Here is the point where I tell you that I actually lied beforehand: it turns out that using the full inverse Mellin transform is, although very elegant, not necessarily the best choice to get a good analytic bound. What is usually done is approximate it by integrating not from $c - i \infty$ to $c + i \infty$, but from $c - i N$ to $c + i N$, where $c$ is say something like $1 + \frac{1}{\log N}$. I don't remember the details off the top of my head (they appear for example in Montgomery's book, and in a few expositions of proofs of the Prime Number Theorem), so just trust me here when I say that it is sufficient to bound the integral
$$\intop_{- N}^{N} \zeta \left( \frac{1}{2} + i t \right)^{2} N^{i t} \frac{\mathrm{d} t}{\frac{1}{2} + i t}$$
But now (and here we finally use the Lindelöf Hypothesis!) we can bound pointwise this integral, and get that it is $\mathcal{O}_{\varepsilon} \left( N^{\varepsilon} \right)$ as required.

This example, although somewhat stupid, shows the power of the Lindelöf Hypothesis. Indeed, see Tao's answer The relationship between the Dirichlet Hyperbola Method, the prime counting function, and Mertens function, where he points out the fundamental difference between arithmetic functions with zeta in their denominator (whose behaviour is controlled very much by the zeroes of zeta) and arithmetic functions with zeta in the numerator. Despite that, we still managed to use information about the zeroes of zeta to get a nontrivial estimate.

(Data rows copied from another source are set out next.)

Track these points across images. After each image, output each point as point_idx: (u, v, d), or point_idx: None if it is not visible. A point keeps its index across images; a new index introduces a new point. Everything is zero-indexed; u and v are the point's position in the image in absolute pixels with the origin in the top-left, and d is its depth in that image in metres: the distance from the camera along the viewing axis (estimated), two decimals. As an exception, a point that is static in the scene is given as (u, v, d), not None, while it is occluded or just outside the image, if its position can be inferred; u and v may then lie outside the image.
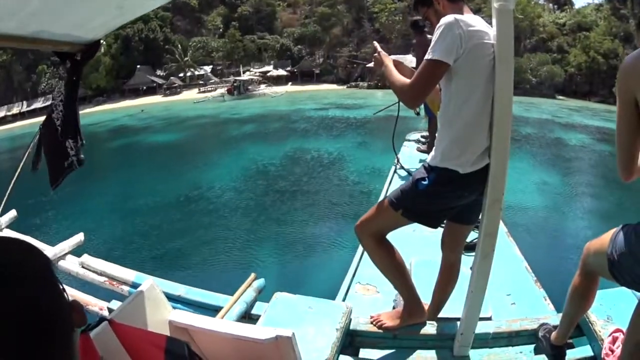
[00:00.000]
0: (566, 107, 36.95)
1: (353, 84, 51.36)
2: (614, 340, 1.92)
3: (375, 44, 2.23)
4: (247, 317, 2.49)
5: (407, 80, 1.82)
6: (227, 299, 2.52)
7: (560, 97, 44.61)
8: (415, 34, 4.90)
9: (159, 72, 53.69)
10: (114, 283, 2.77)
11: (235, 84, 48.04)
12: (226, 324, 1.70)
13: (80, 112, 2.26)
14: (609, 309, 2.15)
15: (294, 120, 28.37)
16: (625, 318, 1.58)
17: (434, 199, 1.90)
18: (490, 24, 1.72)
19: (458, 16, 1.70)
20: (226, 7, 58.36)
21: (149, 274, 2.93)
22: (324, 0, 56.81)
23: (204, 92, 49.08)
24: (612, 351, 1.89)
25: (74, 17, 1.68)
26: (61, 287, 0.65)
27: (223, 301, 2.54)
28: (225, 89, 47.99)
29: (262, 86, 51.00)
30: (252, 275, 2.73)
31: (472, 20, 1.73)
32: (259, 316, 2.32)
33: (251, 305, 2.54)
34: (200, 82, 52.75)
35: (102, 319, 1.08)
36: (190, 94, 48.61)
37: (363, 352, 2.24)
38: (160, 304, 1.68)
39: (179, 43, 53.24)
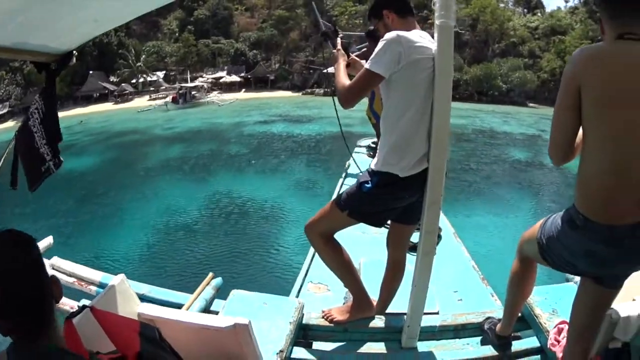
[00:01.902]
0: (546, 116, 34.42)
1: (309, 90, 48.65)
2: (560, 331, 2.06)
3: (339, 40, 2.30)
4: (207, 313, 2.52)
5: (347, 83, 1.96)
6: (188, 297, 2.60)
7: (532, 104, 42.21)
8: (369, 42, 4.19)
9: (112, 79, 50.94)
10: (83, 284, 2.74)
11: (180, 92, 44.99)
12: (189, 315, 1.87)
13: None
14: (554, 303, 2.30)
15: (230, 139, 23.75)
16: (569, 311, 1.76)
17: (377, 201, 2.04)
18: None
19: (401, 33, 1.84)
20: (183, 11, 55.65)
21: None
22: (282, 3, 54.24)
23: (154, 99, 46.36)
24: (558, 341, 2.03)
25: (53, 30, 1.80)
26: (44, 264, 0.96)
27: (184, 299, 2.59)
28: (170, 97, 44.90)
29: (214, 93, 48.33)
30: (210, 274, 2.82)
31: (415, 36, 1.86)
32: (218, 312, 2.42)
33: (210, 302, 2.61)
34: (152, 88, 50.03)
35: (84, 306, 1.20)
36: (141, 101, 45.96)
37: (316, 345, 2.33)
38: (130, 297, 1.89)
39: (132, 48, 50.66)
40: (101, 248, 9.03)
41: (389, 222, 2.30)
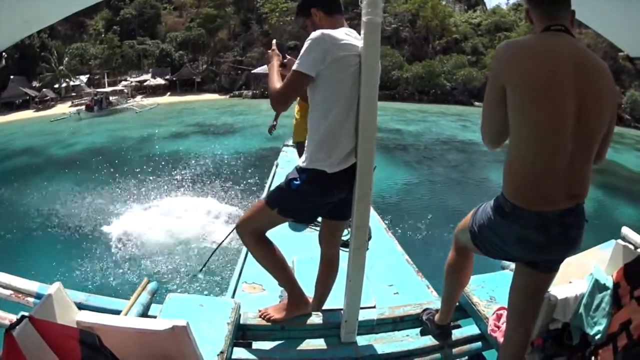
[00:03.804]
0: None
1: (237, 93, 45.29)
2: (499, 317, 2.16)
3: (275, 42, 2.29)
4: (145, 317, 2.49)
5: (279, 85, 1.99)
6: (125, 303, 2.53)
7: (478, 103, 39.80)
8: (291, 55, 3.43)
9: (35, 83, 46.62)
10: (20, 295, 2.57)
11: (95, 98, 40.50)
12: (128, 320, 1.87)
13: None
14: (491, 291, 2.41)
15: (131, 162, 16.79)
16: (506, 298, 1.80)
17: (306, 197, 2.05)
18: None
19: (326, 31, 1.89)
20: (110, 10, 51.90)
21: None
22: (211, 2, 51.04)
23: (76, 105, 41.89)
24: (498, 327, 2.11)
25: None
26: None
27: (121, 305, 2.51)
28: (85, 103, 40.53)
29: (139, 97, 44.47)
30: (145, 279, 2.78)
31: (340, 34, 1.92)
32: (155, 317, 2.40)
33: (147, 307, 2.55)
34: (74, 94, 45.79)
35: (23, 316, 1.17)
36: (64, 108, 41.66)
37: (255, 345, 2.34)
38: (68, 306, 1.80)
39: (55, 50, 46.59)
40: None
41: (319, 219, 2.34)
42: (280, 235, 2.35)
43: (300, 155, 4.82)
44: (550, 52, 1.44)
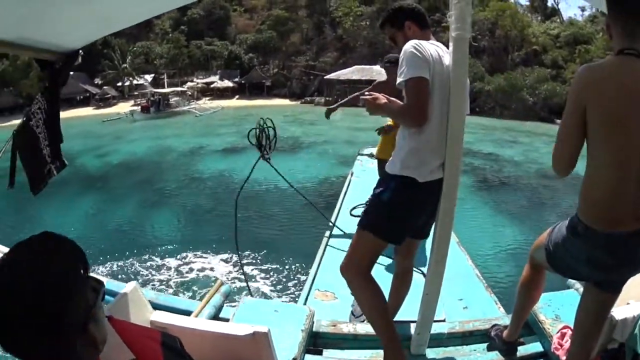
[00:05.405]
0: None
1: (308, 99, 43.11)
2: (562, 335, 2.17)
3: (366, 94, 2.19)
4: (217, 320, 2.50)
5: (402, 105, 1.97)
6: (195, 304, 2.58)
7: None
8: (392, 69, 3.78)
9: (97, 81, 46.62)
10: None
11: (152, 99, 39.43)
12: (205, 323, 1.86)
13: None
14: (557, 309, 2.38)
15: (165, 185, 14.86)
16: (572, 316, 1.84)
17: (399, 207, 2.01)
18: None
19: (422, 42, 1.91)
20: (177, 10, 50.78)
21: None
22: (283, 4, 50.02)
23: (139, 104, 41.24)
24: (561, 345, 2.13)
25: (59, 26, 1.76)
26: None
27: (191, 305, 2.57)
28: (140, 105, 39.50)
29: (205, 99, 43.44)
30: (219, 281, 2.82)
31: (432, 46, 1.94)
32: (228, 319, 2.40)
33: (219, 309, 2.59)
34: (136, 93, 45.11)
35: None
36: (125, 106, 41.05)
37: (326, 352, 2.35)
38: (142, 305, 1.82)
39: (118, 48, 45.90)
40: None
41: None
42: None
43: (381, 173, 4.48)
44: (631, 79, 1.46)
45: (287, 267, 7.05)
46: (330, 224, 4.74)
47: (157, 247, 8.88)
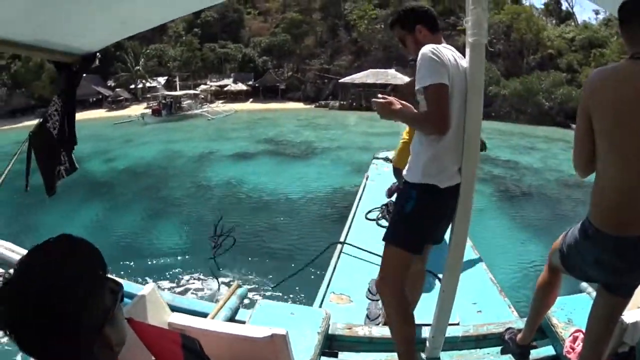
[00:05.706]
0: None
1: (323, 102, 42.93)
2: (575, 339, 2.19)
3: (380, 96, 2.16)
4: (233, 322, 2.51)
5: (422, 113, 1.95)
6: (211, 306, 2.59)
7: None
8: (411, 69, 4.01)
9: (110, 83, 46.77)
10: None
11: (164, 102, 38.98)
12: (223, 325, 1.86)
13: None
14: (569, 313, 2.41)
15: (169, 193, 14.07)
16: (584, 320, 1.88)
17: (424, 216, 1.99)
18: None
19: (439, 46, 1.88)
20: (192, 13, 50.84)
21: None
22: (297, 7, 50.11)
23: (151, 107, 40.93)
24: (573, 349, 2.15)
25: (77, 29, 1.77)
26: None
27: (207, 307, 2.57)
28: (151, 108, 39.06)
29: (218, 102, 43.20)
30: (236, 283, 2.83)
31: (449, 51, 1.92)
32: (244, 322, 2.43)
33: (235, 311, 2.60)
34: (149, 95, 45.06)
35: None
36: (138, 109, 41.04)
37: (342, 355, 2.39)
38: (160, 307, 1.80)
39: (131, 50, 46.00)
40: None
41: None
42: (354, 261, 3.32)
43: (398, 180, 4.38)
44: (635, 79, 1.48)
45: (301, 273, 6.96)
46: (346, 227, 4.70)
47: (170, 252, 8.80)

A: One would have an ineffective but strengthened version of the Prime Number Theorem.  A consequence of this  would be there need to be some $\epsilon>0$ such that there's no zero in the strip with real part between $1$ and $1-\epsilon$. So one would get that $$\pi(x) = \mathrm{Li}(x) + O(x^{1-\epsilon} (\log x)^m)$$ for some $m$, or
$$\pi(x) = \mathrm{Li}(x) + O(x^{1-\frac{\epsilon}{2}})$$ if one wishes to avoid the log factors.